FRAGMENTO
Vidas propias soñadas, familias soñadas, relaciones soñadas, países soñados. Y, para colmo, sueños tontos de películas bobas pero que aún funcionan y surten efecto en nuestras mentes maleables y nuestra fragilidad de espíritu. Y más colmo: este mundo que nos avasalla con cosas sin palabras. El que las tiene quiere más, el que no las tiene las quiere, y todos las pagamos: en cuotas, con trabajo inaudito y hasta con cárcel. No es aquello de que cada cual tiene lo que se merece, y canjear al insatisfecho perpetuo y al que nada lo tiene, por el verbo aceptar (no es necesario explicar ideas que subestimen a los lectores).

Lo soñado, decía: para qué, por quién. Lo soñado que no sólo tiene que ver con el éxito personal y social, sino con las ficciones que nos hacemos de esos estadios oníricos confundidos con la vida.

¿Cuál es el país soñado, el exitoso? La lista es larga e interminable (otro saquito). Tuvimos a José Mujica haciéndole creer al mundo que Uruguay y su forma de vida, la de él y, por extensión, la de los uruguayos, eran el paraíso perdido, y todas las tapas de los periódicos del mundo compraron el cuento oriental. Quizá en esto de las máscaras fue una ficción útil (Nietzsche dixit), pero, desenmascarados y en asuntos de representación política y escénica, uno ya sabe que nada es lo que parece.

CONJUNTO DE DATOS
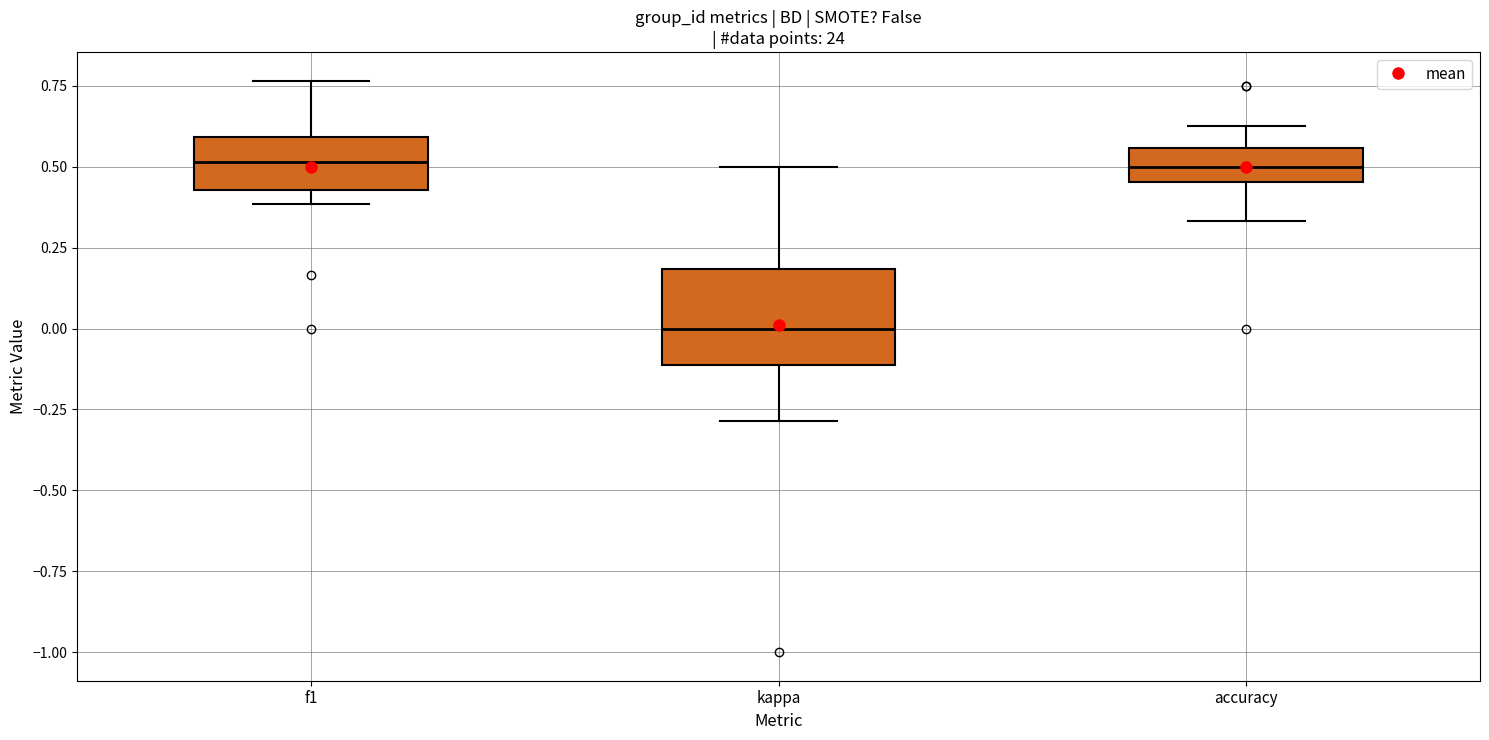

Which box has the lowest median line?

kappa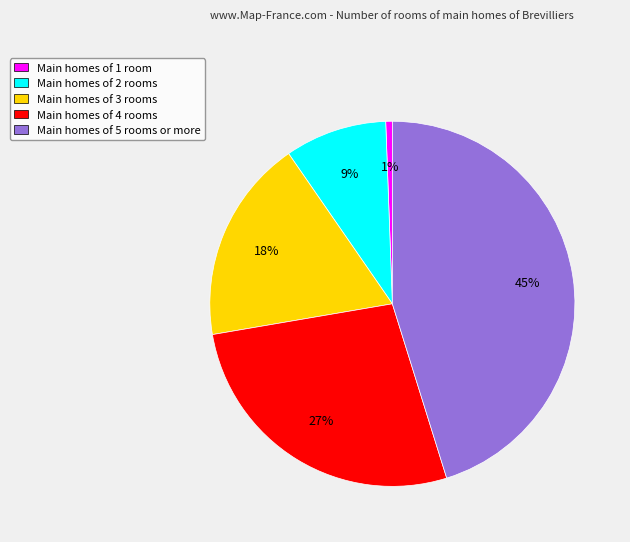

Combined, do Main homes of 3 rooms and Main homes of 1 room account for over 50%?

No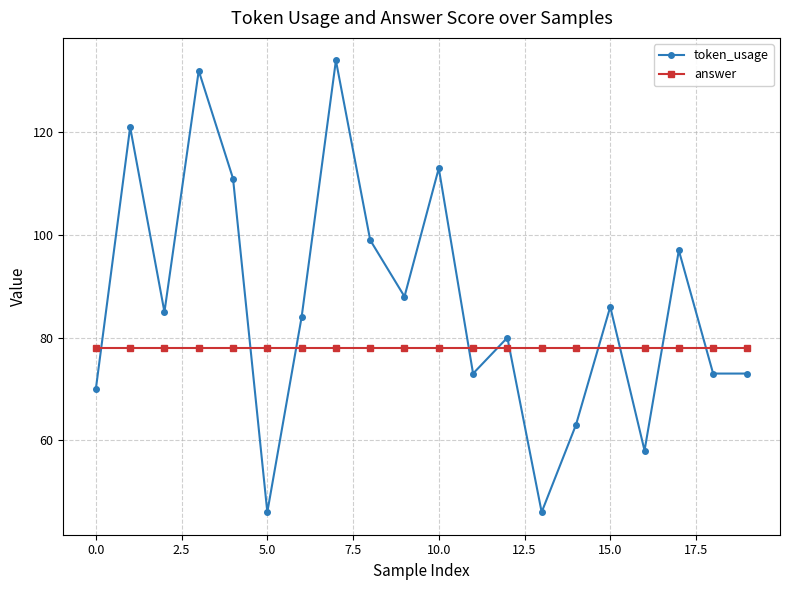

Rank the series by their maximum value, from highest to lowest.

token_usage, answer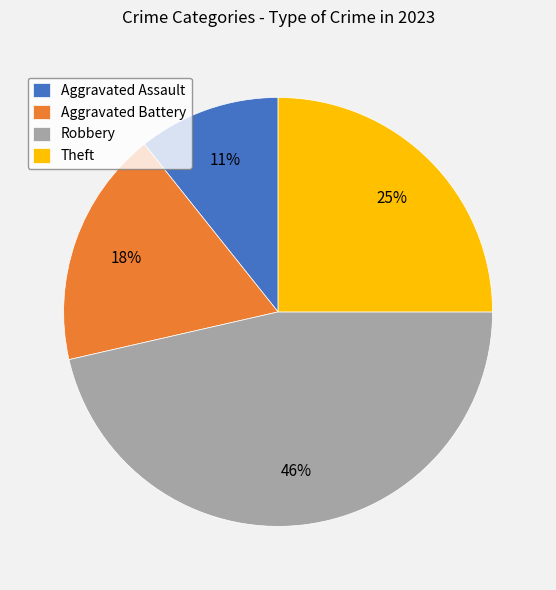

Is it true that Theft is 58% of the pie?

False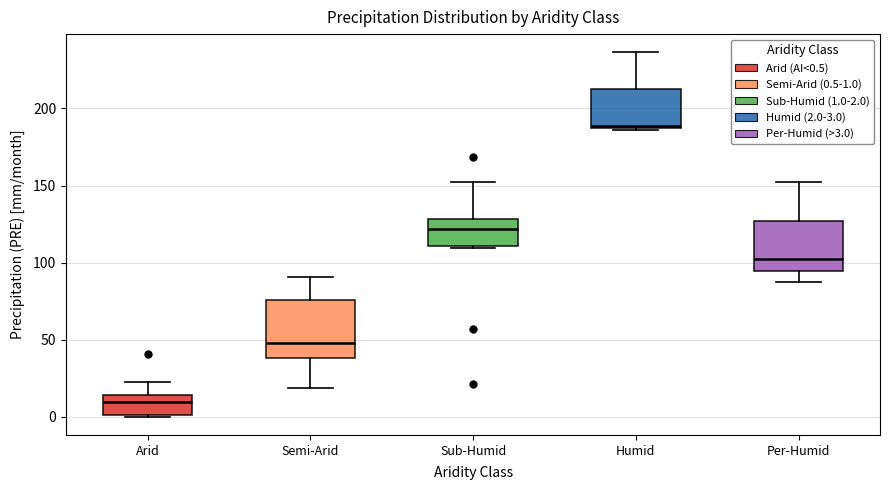

Reading left to right, transcribe this box plot: for each box, give where its median line is, the range the box spans, and where its two whiskers end, as read against the y-axis. The values are not printed on the chart, so give them approximately, as read against the axis.

Arid: median 10, box 0 to 15, whiskers 0 to 25
Semi-Arid: median 50, box 40 to 75, whiskers 20 to 90
Sub-Humid: median 120, box 110 to 130, whiskers 110 to 150
Humid: median 190, box 185 to 210, whiskers 185 to 235
Per-Humid: median 100, box 95 to 125, whiskers 85 to 150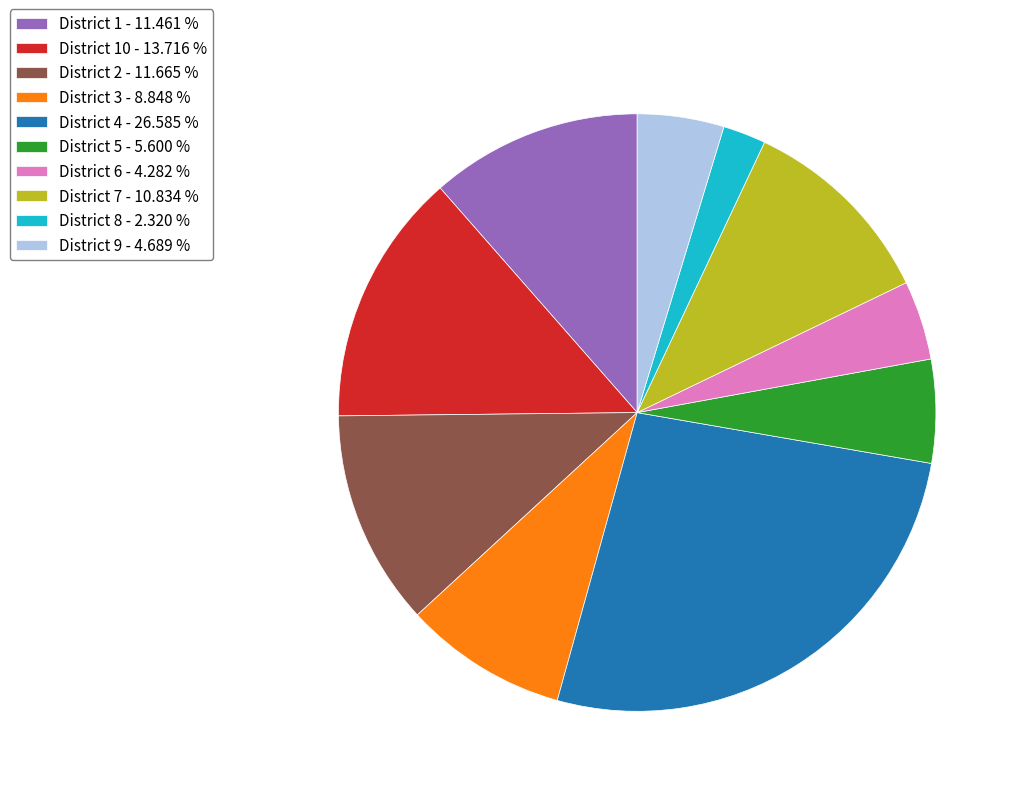

Which has a higher value, District 8 - 2.320 % or District 6 - 4.282 %?

District 6 - 4.282 %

QUÉ HACER
- A) Responde con base en el fragmento sobre lo soñado:
(i) ¿De qué formas pagamos todos las cosas?
(ii) Además del éxito personal y social, ¿con qué tiene que ver lo soñado?
(iii) ¿A qué filósofo se menciona entre paréntesis después de "una ficción útil"?
- B) Transcribe del fragmento sobre lo soñado todo lo que va desde "Vidas propias soñadas, familias" hasta "a los lectores).".
- C) Retoma el texto sobre lo soñado y los países soñados y continúalo a partir de su última oración.

RESPUESTAS EN ORDEN
- A)
(i) En cuotas, con trabajo inaudito y hasta con cárcel.
(ii) Con las ficciones que nos hacemos de esos estadios oníricos confundidos con la vida.
(iii) A Nietzsche.

- B)
Vidas propias soñadas, familias soñadas, relaciones soñadas, países soñados. Y, para colmo, sueños tontos de películas bobas pero que aún funcionan y surten efecto en nuestras mentes maleables y nuestra fragilidad de espíritu. Y más colmo: este mundo que nos avasalla con cosas sin palabras. El que las tiene quiere más, el que no las tiene las quiere, y todos las pagamos: en cuotas, con trabajo inaudito y hasta con cárcel. No es aquello de que cada cual tiene lo que se merece, y canjear al insatisfecho perpetuo y al que nada lo tiene, por el verbo aceptar (no es necesario explicar ideas que subestimen a los lectores).

- C)
Es así con todo: ¿qué Finlandia íbamos o vamos a comprar? ¿Cuál convence más? ¿La de la mejor educación del mundo, o la de las películas de Aki Kaurismäki? Este cineasta, el más sensible de uno-de-los-países-más-desarrollados-del-mundo (no me acuerdo según qué índice), retrata, representa o ficcionaliza a la clase obrera de Helsinki, una clase siempre en lucha consigo misma, desempleada, de comida y habitaciones baratas; todos sus personajes, o la mayoría, son reconocibles en esa ciudad que uno no conoce pero que en verdad ya ha visto (basta un recorrido mínimo por los sitios obreros montevideanos para sentirse emparentado). Como si fuera poco, el cineasta declaró una vez en Uruguay (en una entrevista que le hizo María José Santacreu para Brecha) que el tango es finlandés, que había viajado en tiempos pretéritos desde Finlandia hacia el sur del mundo. ¿A quién le importa la patria autóctona del arte si ya es universal?

Kaurismäki generalmente se detiene en lo apacible y en la bondad de sus criaturas; las llena de vitalidad, las mira y escucha con ternura. No todos los sujetos de una clase son buenos, rebuscados, malos o perversos por completo, pero él elige ese punto de vista. Está de ese lado y lo muestra con transparencia, casi sin ambages.

Entonces, ¿qué éxito social? ¿No es el éxito, por dentro y por fuera, una gran mentira? ¿Quién construye la mejor ficción? ¿Qué máscara nos ponemos? Yo, por ahora, me abrigo con mi saquito y abro las compuertas para salvarme, “a nado, / de nuestro llanto”.